Juru bicara FCC, Mahmud Abu-Odeh, mengungkapkan kekhawatiran mendalam atas nasib orang-orang di kapal. “Kapal dimasuki secara ilegal, awaknya yang tidak bersenjata diculik, dan muatan kemanusiaan—termasuk susu bayi, makanan, dan obat-obatan—disita,” ujarnya, menambahkan bahwa mereka diduga kuat diculik di perairan internasional.

Sebelumnya, pada Minggu dini hari, Menteri Pertahanan Israel, Israel Katz, memang telah memerintahkan militer Israel untuk mencegat kapal tersebut. Pencegatan ini diklaim untuk mencegah kapal melanggar blokade laut yang telah puluhan tahun diterapkan Israel terhadap Gaza, dan semakin diperketat sejak serbuan Israel pada Oktober 2023.

Sementara itu, Kementerian Luar Negeri Israel pada Senin menyatakan bahwa MV Madleen telah dibawa ke Israel dan “penumpang diharapkan pulang ke negara masing-masing,” sembari menyebut pelayaran itu hanya mencari sensasi.

Blokade laut yang diberlakukan Israel membuat jalur pasokan ke Gaza hanya bisa melalui Mesir atau Israel.

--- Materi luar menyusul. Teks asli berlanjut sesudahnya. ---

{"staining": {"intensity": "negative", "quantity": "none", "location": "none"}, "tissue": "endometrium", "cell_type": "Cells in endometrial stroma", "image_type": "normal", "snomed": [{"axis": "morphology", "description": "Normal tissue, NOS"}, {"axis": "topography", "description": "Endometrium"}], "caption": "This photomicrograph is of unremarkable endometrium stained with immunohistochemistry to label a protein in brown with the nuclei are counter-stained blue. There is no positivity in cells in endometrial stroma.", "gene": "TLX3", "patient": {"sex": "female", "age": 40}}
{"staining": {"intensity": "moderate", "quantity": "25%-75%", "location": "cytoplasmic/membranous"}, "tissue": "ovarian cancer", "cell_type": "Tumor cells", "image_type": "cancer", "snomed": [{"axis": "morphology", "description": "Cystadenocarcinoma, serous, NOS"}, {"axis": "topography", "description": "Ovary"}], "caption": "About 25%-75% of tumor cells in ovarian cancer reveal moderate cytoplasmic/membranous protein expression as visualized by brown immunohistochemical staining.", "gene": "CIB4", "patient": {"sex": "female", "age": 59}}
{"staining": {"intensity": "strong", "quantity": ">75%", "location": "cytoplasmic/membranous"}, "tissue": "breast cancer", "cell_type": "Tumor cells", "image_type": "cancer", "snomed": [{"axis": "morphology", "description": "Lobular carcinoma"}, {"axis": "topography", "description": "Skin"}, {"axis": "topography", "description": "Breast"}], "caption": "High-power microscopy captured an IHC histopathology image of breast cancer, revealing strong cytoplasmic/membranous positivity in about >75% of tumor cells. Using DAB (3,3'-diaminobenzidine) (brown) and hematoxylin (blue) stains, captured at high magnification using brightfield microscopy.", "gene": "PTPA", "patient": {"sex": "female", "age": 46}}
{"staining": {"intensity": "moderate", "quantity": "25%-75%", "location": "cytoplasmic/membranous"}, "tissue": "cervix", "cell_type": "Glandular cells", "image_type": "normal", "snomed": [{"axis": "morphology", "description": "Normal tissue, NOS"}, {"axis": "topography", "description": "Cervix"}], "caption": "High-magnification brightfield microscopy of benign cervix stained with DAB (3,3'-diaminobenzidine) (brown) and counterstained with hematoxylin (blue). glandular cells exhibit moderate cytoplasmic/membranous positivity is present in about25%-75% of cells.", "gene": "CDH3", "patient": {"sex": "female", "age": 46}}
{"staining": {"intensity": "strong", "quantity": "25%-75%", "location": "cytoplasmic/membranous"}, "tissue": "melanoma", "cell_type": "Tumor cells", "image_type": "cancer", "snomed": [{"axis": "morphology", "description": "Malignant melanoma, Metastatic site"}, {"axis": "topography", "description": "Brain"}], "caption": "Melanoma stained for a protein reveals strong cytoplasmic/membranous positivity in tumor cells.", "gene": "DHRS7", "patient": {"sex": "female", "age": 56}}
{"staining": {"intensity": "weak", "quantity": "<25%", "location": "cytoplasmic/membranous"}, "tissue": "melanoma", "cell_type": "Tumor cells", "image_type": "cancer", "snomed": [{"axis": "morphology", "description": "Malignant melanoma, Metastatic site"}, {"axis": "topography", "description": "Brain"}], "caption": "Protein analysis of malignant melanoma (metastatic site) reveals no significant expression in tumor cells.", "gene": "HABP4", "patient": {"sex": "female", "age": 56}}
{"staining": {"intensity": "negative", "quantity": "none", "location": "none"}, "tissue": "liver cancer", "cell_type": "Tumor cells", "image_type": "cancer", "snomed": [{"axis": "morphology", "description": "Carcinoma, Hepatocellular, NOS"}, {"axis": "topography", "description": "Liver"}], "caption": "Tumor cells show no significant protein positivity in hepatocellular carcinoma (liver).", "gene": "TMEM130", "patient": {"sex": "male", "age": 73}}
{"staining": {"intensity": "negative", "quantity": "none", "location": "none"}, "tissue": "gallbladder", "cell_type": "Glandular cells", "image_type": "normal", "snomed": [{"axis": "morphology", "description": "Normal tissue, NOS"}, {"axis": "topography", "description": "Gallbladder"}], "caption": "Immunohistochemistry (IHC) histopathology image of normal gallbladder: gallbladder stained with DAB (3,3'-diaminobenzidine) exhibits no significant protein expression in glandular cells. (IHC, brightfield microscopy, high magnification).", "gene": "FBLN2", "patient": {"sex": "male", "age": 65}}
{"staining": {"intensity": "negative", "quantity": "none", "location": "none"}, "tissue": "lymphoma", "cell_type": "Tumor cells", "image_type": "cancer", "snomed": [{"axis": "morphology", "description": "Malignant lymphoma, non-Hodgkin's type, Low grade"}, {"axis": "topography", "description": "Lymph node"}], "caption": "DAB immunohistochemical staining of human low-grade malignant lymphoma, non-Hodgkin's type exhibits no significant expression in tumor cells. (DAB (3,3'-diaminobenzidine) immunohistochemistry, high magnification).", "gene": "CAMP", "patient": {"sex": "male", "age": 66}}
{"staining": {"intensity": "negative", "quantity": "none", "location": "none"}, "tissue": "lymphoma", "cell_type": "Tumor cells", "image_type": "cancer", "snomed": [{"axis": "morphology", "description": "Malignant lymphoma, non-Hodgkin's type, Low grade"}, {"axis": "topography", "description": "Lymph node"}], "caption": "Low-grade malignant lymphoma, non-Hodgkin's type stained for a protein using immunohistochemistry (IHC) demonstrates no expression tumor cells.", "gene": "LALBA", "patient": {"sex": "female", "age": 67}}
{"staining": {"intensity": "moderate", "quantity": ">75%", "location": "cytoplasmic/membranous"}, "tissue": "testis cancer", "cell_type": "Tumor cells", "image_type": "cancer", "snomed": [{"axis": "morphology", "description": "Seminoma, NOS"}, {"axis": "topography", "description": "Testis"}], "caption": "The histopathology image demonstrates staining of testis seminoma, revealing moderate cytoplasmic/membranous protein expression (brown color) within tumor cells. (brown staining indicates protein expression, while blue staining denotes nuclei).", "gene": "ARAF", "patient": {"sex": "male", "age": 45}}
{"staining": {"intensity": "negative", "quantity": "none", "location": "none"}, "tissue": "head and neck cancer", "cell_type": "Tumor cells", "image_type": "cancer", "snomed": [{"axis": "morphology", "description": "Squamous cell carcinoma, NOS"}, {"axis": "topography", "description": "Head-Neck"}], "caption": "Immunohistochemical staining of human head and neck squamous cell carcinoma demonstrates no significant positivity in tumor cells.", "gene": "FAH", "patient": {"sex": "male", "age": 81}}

Namun, pintu pelintasan Rafah yang menghubungkan Gaza-Mesir telah diduduki Israel sejak Oktober 2023, sementara pintu-pintu lain telah lama ditutup. Parahnya, berbagai kelompok warga Israel juga kerap menghadang truk bantuan yang akan masuk Gaza melalui perbatasan Gaza-Israel, bahkan pemerintah Israel dengan sengaja melarang truk-truk tersebut. Laporan dari The Guardian dan Arab News juga mengungkapkan bahwa kelompok bersenjata sokongan Israel kerap menjarah bantuan yang masuk, bahkan mantan Menhan Israel Avigdor Lieberman memaparkan bukti pasokan senjata Israel ke kelompok ini atas perintah Perdana Menteri Israel Benjamin Netanyahu.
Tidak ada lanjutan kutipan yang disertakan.